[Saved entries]

----------

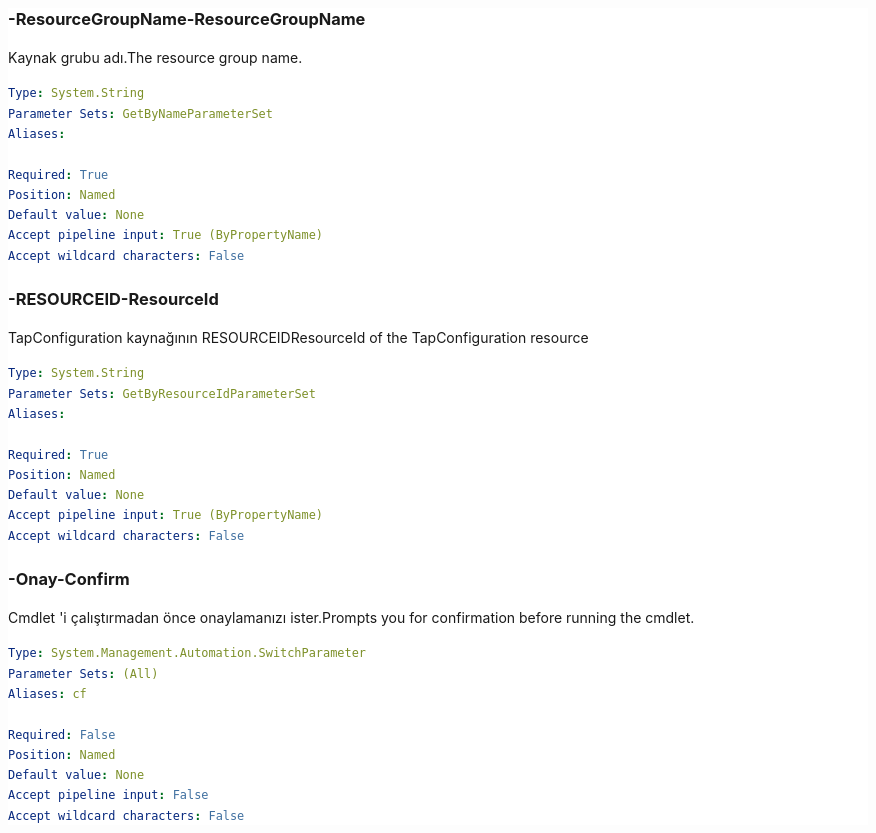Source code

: ### <span data-ttu-id="52b3e-123">-ResourceGroupName</span><span class="sxs-lookup"><span data-stu-id="52b3e-123">-ResourceGroupName</span></span>
<span data-ttu-id="52b3e-124">Kaynak grubu adı.</span><span class="sxs-lookup"><span data-stu-id="52b3e-124">The resource group name.</span></span>

```yaml
Type: System.String
Parameter Sets: GetByNameParameterSet
Aliases:

Required: True
Position: Named
Default value: None
Accept pipeline input: True (ByPropertyName)
Accept wildcard characters: False
```

### <span data-ttu-id="52b3e-125">-RESOURCEID</span><span class="sxs-lookup"><span data-stu-id="52b3e-125">-ResourceId</span></span>
<span data-ttu-id="52b3e-126">TapConfiguration kaynağının RESOURCEID</span><span class="sxs-lookup"><span data-stu-id="52b3e-126">ResourceId of the TapConfiguration resource</span></span>

```yaml
Type: System.String
Parameter Sets: GetByResourceIdParameterSet
Aliases:

Required: True
Position: Named
Default value: None
Accept pipeline input: True (ByPropertyName)
Accept wildcard characters: False
```

### <span data-ttu-id="52b3e-127">-Onay</span><span class="sxs-lookup"><span data-stu-id="52b3e-127">-Confirm</span></span>
<span data-ttu-id="52b3e-128">Cmdlet 'i çalıştırmadan önce onaylamanızı ister.</span><span class="sxs-lookup"><span data-stu-id="52b3e-128">Prompts you for confirmation before running the cmdlet.</span></span>

```yaml
Type: System.Management.Automation.SwitchParameter
Parameter Sets: (All)
Aliases: cf

Required: False
Position: Named
Default value: None
Accept pipeline input: False
Accept wildcard characters: False
```
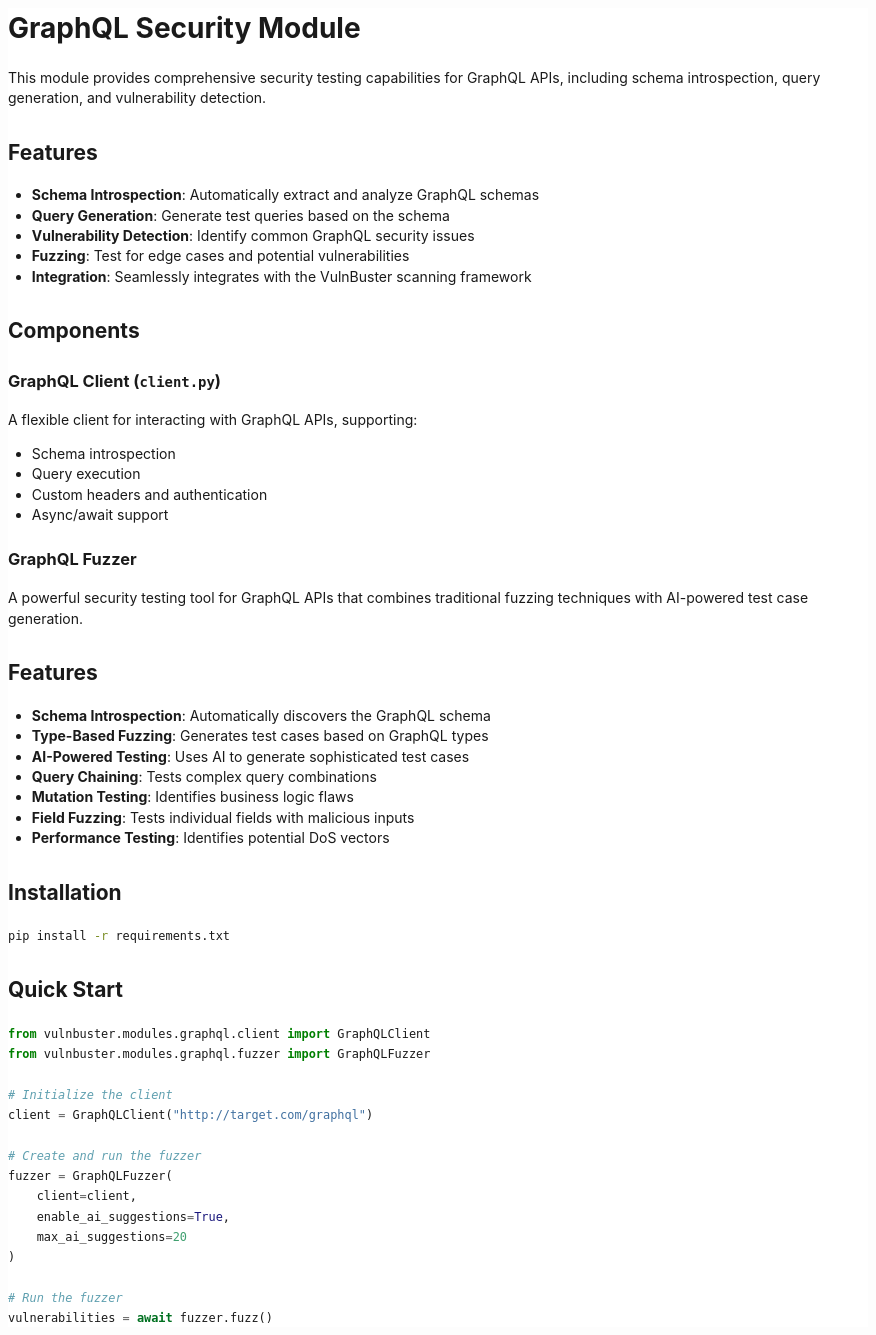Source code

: # GraphQL Security Module

This module provides comprehensive security testing capabilities for GraphQL APIs, including schema introspection, query generation, and vulnerability detection.

## Features

- **Schema Introspection**: Automatically extract and analyze GraphQL schemas
- **Query Generation**: Generate test queries based on the schema
- **Vulnerability Detection**: Identify common GraphQL security issues
- **Fuzzing**: Test for edge cases and potential vulnerabilities
- **Integration**: Seamlessly integrates with the VulnBuster scanning framework

## Components

### GraphQL Client (`client.py`)
A flexible client for interacting with GraphQL APIs, supporting:
- Schema introspection
- Query execution
- Custom headers and authentication
- Async/await support

### GraphQL Fuzzer

A powerful security testing tool for GraphQL APIs that combines traditional fuzzing techniques with AI-powered test case generation.

## Features

- **Schema Introspection**: Automatically discovers the GraphQL schema
- **Type-Based Fuzzing**: Generates test cases based on GraphQL types
- **AI-Powered Testing**: Uses AI to generate sophisticated test cases
- **Query Chaining**: Tests complex query combinations
- **Mutation Testing**: Identifies business logic flaws
- **Field Fuzzing**: Tests individual fields with malicious inputs
- **Performance Testing**: Identifies potential DoS vectors

## Installation

```bash
pip install -r requirements.txt
```

## Quick Start

```python
from vulnbuster.modules.graphql.client import GraphQLClient
from vulnbuster.modules.graphql.fuzzer import GraphQLFuzzer

# Initialize the client
client = GraphQLClient("http://target.com/graphql")

# Create and run the fuzzer
fuzzer = GraphQLFuzzer(
    client=client,
    enable_ai_suggestions=True,
    max_ai_suggestions=20
)

# Run the fuzzer
vulnerabilities = await fuzzer.fuzz()
```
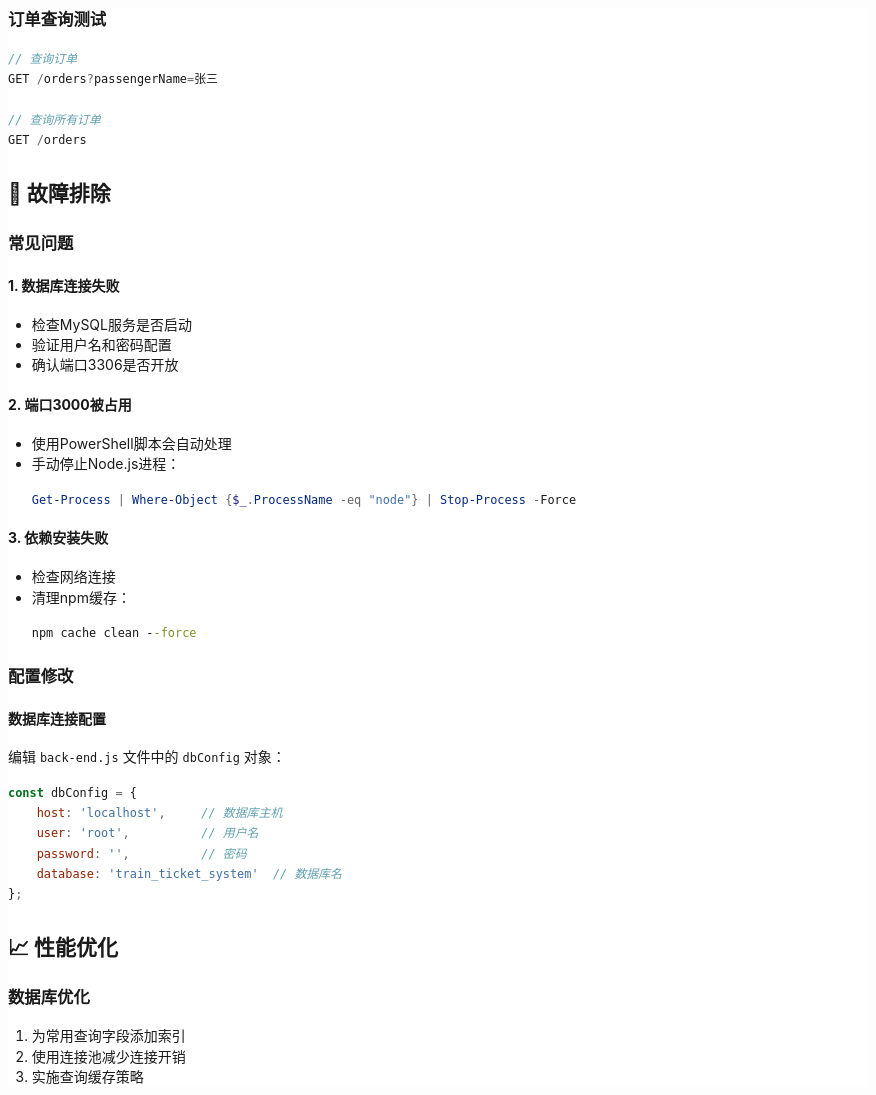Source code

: ### 订单查询测试
```javascript
// 查询订单
GET /orders?passengerName=张三

// 查询所有订单
GET /orders
```

## 🔧 故障排除

### 常见问题

#### 1. 数据库连接失败
- 检查MySQL服务是否启动
- 验证用户名和密码配置
- 确认端口3306是否开放

#### 2. 端口3000被占用
- 使用PowerShell脚本会自动处理
- 手动停止Node.js进程：
  ```powershell
  Get-Process | Where-Object {$_.ProcessName -eq "node"} | Stop-Process -Force
  ```

#### 3. 依赖安装失败
- 检查网络连接
- 清理npm缓存：
  ```cmd
  npm cache clean --force
  ```

### 配置修改

#### 数据库连接配置
编辑 `back-end.js` 文件中的 `dbConfig` 对象：
```javascript
const dbConfig = {
    host: 'localhost',     // 数据库主机
    user: 'root',          // 用户名
    password: '',          // 密码
    database: 'train_ticket_system'  // 数据库名
};
```

## 📈 性能优化

### 数据库优化
1. 为常用查询字段添加索引
2. 使用连接池减少连接开销
3. 实施查询缓存策略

----------

* [PROBLEM DESCRIPTION] Return every entry word for word, minus the pictures.

* [THE COMPLETED TASK]
Source code

: ### <span data-ttu-id="52b3e-123">-ResourceGroupName</span><span class="sxs-lookup"><span data-stu-id="52b3e-123">-ResourceGroupName</span></span>
<span data-ttu-id="52b3e-124">Kaynak grubu adı.</span><span class="sxs-lookup"><span data-stu-id="52b3e-124">The resource group name.</span></span>

```yaml
Type: System.String
Parameter Sets: GetByNameParameterSet
Aliases:

Required: True
Position: Named
Default value: None
Accept pipeline input: True (ByPropertyName)
Accept wildcard characters: False
```

### <span data-ttu-id="52b3e-125">-RESOURCEID</span><span class="sxs-lookup"><span data-stu-id="52b3e-125">-ResourceId</span></span>
<span data-ttu-id="52b3e-126">TapConfiguration kaynağının RESOURCEID</span><span class="sxs-lookup"><span data-stu-id="52b3e-126">ResourceId of the TapConfiguration resource</span></span>

```yaml
Type: System.String
Parameter Sets: GetByResourceIdParameterSet
Aliases:

Required: True
Position: Named
Default value: None
Accept pipeline input: True (ByPropertyName)
Accept wildcard characters: False
```

### <span data-ttu-id="52b3e-127">-Onay</span><span class="sxs-lookup"><span data-stu-id="52b3e-127">-Confirm</span></span>
<span data-ttu-id="52b3e-128">Cmdlet 'i çalıştırmadan önce onaylamanızı ister.</span><span class="sxs-lookup"><span data-stu-id="52b3e-128">Prompts you for confirmation before running the cmdlet.</span></span>

```yaml
Type: System.Management.Automation.SwitchParameter
Parameter Sets: (All)
Aliases: cf

Required: False
Position: Named
Default value: None
Accept pipeline input: False
Accept wildcard characters: False
```
Source code

: # GraphQL Security Module

This module provides comprehensive security testing capabilities for GraphQL APIs, including schema introspection, query generation, and vulnerability detection.

## Features

- **Schema Introspection**: Automatically extract and analyze GraphQL schemas
- **Query Generation**: Generate test queries based on the schema
- **Vulnerability Detection**: Identify common GraphQL security issues
- **Fuzzing**: Test for edge cases and potential vulnerabilities
- **Integration**: Seamlessly integrates with the VulnBuster scanning framework

## Components

### GraphQL Client (`client.py`)
A flexible client for interacting with GraphQL APIs, supporting:
- Schema introspection
- Query execution
- Custom headers and authentication
- Async/await support

### GraphQL Fuzzer

A powerful security testing tool for GraphQL APIs that combines traditional fuzzing techniques with AI-powered test case generation.

## Features

- **Schema Introspection**: Automatically discovers the GraphQL schema
- **Type-Based Fuzzing**: Generates test cases based on GraphQL types
- **AI-Powered Testing**: Uses AI to generate sophisticated test cases
- **Query Chaining**: Tests complex query combinations
- **Mutation Testing**: Identifies business logic flaws
- **Field Fuzzing**: Tests individual fields with malicious inputs
- **Performance Testing**: Identifies potential DoS vectors

## Installation

```bash
pip install -r requirements.txt
```

## Quick Start

```python
from vulnbuster.modules.graphql.client import GraphQLClient
from vulnbuster.modules.graphql.fuzzer import GraphQLFuzzer

# Initialize the client
client = GraphQLClient("http://target.com/graphql")

# Create and run the fuzzer
fuzzer = GraphQLFuzzer(
    client=client,
    enable_ai_suggestions=True,
    max_ai_suggestions=20
)

# Run the fuzzer
vulnerabilities = await fuzzer.fuzz()
```
Source code

: ### 订单查询测试
```javascript
// 查询订单
GET /orders?passengerName=张三

// 查询所有订单
GET /orders
```

## 🔧 故障排除

### 常见问题

#### 1. 数据库连接失败
- 检查MySQL服务是否启动
- 验证用户名和密码配置
- 确认端口3306是否开放

#### 2. 端口3000被占用
- 使用PowerShell脚本会自动处理
- 手动停止Node.js进程：
  ```powershell
  Get-Process | Where-Object {$_.ProcessName -eq "node"} | Stop-Process -Force
  ```

#### 3. 依赖安装失败
- 检查网络连接
- 清理npm缓存：
  ```cmd
  npm cache clean --force
  ```

### 配置修改

#### 数据库连接配置
编辑 `back-end.js` 文件中的 `dbConfig` 对象：
```javascript
const dbConfig = {
    host: 'localhost',     // 数据库主机
    user: 'root',          // 用户名
    password: '',          // 密码
    database: 'train_ticket_system'  // 数据库名
};
```

## 📈 性能优化

### 数据库优化
1. 为常用查询字段添加索引
2. 使用连接池减少连接开销
3. 实施查询缓存策略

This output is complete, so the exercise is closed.